**Bounding box prediction data**.
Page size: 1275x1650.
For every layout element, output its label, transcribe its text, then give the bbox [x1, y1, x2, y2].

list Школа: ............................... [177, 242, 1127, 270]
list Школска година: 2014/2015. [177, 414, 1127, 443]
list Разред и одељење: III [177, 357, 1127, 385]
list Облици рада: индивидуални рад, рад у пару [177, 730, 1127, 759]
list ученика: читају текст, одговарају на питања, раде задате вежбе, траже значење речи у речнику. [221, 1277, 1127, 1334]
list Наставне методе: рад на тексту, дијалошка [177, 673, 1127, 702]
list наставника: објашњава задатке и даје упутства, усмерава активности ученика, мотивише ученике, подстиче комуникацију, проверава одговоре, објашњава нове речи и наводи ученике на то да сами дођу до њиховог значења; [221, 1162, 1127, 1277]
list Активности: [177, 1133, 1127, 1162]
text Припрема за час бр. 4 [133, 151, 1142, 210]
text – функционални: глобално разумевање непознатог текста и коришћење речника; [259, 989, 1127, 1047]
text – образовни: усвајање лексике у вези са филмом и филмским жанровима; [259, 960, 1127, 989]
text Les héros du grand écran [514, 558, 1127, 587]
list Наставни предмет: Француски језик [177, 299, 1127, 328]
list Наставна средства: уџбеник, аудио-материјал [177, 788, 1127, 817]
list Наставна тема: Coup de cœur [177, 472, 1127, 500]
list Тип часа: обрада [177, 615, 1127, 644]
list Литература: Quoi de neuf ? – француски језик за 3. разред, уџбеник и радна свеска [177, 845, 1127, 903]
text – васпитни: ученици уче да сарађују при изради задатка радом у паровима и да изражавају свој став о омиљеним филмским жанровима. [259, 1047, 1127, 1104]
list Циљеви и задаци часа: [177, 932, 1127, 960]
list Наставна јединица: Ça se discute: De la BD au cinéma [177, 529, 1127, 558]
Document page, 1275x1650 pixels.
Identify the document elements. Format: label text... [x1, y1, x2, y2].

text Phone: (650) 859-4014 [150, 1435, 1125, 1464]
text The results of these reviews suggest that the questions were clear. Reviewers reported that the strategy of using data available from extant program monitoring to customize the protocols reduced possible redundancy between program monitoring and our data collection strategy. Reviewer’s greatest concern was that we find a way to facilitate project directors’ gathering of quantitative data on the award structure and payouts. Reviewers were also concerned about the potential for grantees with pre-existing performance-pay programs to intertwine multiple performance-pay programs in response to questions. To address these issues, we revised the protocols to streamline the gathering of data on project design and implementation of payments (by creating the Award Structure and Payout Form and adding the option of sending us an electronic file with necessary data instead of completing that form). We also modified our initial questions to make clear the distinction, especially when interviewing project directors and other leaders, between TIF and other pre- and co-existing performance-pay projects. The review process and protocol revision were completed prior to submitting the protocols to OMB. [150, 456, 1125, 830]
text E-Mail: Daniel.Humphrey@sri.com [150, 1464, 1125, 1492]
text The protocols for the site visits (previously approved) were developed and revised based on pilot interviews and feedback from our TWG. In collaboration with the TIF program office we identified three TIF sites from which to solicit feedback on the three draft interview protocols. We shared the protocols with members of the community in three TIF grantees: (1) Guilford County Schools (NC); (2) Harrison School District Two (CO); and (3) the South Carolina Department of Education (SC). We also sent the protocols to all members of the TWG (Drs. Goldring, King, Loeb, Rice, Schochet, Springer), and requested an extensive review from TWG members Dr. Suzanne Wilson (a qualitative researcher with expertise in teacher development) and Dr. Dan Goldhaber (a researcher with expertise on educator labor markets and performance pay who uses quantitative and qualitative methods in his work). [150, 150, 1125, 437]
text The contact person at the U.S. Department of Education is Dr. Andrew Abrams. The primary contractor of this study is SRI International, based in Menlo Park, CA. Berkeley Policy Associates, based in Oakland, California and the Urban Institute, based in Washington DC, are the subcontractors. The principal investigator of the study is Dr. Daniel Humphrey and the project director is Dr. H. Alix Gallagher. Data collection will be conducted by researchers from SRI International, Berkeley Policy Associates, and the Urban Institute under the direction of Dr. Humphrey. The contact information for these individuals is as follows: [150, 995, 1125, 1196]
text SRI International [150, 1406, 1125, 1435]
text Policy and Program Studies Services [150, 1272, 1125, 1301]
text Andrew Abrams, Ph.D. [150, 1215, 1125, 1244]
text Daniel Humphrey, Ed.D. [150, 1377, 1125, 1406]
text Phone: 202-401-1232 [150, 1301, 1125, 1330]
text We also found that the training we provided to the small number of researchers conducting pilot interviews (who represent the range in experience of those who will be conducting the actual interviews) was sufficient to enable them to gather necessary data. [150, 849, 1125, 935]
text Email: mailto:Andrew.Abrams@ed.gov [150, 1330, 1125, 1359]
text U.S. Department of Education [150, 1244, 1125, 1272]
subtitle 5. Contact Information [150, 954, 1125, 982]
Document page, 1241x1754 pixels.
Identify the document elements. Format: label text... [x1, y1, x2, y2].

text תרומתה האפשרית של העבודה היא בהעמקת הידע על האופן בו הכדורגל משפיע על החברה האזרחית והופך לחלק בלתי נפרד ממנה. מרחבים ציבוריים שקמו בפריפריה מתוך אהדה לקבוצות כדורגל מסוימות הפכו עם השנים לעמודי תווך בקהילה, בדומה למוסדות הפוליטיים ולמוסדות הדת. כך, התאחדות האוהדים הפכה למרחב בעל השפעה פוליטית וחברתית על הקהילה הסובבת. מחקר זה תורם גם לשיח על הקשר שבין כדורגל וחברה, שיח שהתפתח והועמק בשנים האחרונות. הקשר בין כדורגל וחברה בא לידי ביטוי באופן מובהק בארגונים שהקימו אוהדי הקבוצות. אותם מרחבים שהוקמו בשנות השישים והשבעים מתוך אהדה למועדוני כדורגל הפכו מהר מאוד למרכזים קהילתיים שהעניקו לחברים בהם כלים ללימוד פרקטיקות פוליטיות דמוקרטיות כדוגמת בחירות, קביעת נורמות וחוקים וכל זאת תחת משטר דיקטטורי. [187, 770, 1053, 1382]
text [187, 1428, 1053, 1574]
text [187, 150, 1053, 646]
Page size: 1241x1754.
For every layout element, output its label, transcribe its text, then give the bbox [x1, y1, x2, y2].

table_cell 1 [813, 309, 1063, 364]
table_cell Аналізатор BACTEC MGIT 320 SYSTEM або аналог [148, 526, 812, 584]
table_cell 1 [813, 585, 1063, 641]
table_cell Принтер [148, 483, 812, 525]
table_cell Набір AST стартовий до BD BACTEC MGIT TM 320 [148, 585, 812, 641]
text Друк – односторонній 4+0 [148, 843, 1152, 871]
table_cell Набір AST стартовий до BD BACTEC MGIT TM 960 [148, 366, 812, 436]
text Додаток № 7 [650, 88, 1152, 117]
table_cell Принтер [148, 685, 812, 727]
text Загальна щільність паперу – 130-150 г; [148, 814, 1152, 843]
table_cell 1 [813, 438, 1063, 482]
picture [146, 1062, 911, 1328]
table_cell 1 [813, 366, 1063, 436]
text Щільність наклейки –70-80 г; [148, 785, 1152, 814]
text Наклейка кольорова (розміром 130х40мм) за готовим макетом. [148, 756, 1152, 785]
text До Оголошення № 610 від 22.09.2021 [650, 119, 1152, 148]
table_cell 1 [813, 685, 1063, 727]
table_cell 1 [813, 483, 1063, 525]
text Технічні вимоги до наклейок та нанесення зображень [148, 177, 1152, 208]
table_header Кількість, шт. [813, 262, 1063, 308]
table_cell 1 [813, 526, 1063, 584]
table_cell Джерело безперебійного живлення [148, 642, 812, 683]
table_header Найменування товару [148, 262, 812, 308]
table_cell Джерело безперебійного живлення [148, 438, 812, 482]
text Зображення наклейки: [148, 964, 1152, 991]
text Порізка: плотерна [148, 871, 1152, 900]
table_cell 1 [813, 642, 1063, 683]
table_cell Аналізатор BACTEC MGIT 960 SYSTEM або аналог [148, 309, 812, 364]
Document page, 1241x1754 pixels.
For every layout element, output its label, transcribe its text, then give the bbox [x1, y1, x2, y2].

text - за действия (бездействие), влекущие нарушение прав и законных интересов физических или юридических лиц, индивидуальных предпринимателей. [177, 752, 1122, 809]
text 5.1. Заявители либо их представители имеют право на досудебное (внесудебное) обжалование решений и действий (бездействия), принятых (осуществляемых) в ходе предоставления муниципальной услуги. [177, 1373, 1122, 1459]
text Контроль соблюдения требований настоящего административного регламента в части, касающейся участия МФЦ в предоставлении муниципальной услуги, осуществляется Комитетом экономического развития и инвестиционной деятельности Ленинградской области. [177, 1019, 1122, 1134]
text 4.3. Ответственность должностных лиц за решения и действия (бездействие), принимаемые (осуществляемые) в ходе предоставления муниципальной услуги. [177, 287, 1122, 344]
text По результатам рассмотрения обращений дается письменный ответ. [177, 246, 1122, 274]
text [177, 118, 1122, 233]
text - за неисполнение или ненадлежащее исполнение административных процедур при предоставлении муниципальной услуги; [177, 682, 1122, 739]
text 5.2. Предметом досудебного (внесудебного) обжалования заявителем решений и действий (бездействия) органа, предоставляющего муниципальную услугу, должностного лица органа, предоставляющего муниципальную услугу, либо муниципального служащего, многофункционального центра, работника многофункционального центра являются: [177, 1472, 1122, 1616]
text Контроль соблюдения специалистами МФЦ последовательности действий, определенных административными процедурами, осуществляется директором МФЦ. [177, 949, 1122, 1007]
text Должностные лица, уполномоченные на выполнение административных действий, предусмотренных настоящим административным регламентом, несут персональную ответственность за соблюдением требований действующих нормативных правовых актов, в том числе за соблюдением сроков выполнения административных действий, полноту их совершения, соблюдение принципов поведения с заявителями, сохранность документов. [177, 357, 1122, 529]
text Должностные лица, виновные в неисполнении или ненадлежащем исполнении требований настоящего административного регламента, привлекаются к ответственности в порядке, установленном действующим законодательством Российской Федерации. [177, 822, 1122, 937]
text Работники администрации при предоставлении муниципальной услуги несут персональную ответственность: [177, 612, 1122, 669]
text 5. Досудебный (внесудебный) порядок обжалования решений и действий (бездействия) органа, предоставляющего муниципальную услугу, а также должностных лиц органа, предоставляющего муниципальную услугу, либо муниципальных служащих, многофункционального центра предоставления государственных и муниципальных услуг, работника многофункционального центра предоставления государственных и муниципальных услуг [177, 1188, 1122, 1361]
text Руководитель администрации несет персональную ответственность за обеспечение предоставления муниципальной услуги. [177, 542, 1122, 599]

**Work to complete**. All lines above that hold the string "International" should be copied.

**Written reply**.
text The contact person at the U.S. Department of Education is Dr. Andrew Abrams. The primary contractor of this study is SRI International, based in Menlo Park, CA. Berkeley Policy Associates, based in Oakland, California and the Urban Institute, based in Washington DC, are the subcontractors. The principal investigator of the study is Dr. Daniel Humphrey and the project director is Dr. H. Alix Gallagher. Data collection will be conducted by researchers from SRI International, Berkeley Policy Associates, and the Urban Institute under the direction of Dr. Humphrey. The contact information for these individuals is as follows: [150, 995, 1125, 1196]
text SRI International [150, 1406, 1125, 1435]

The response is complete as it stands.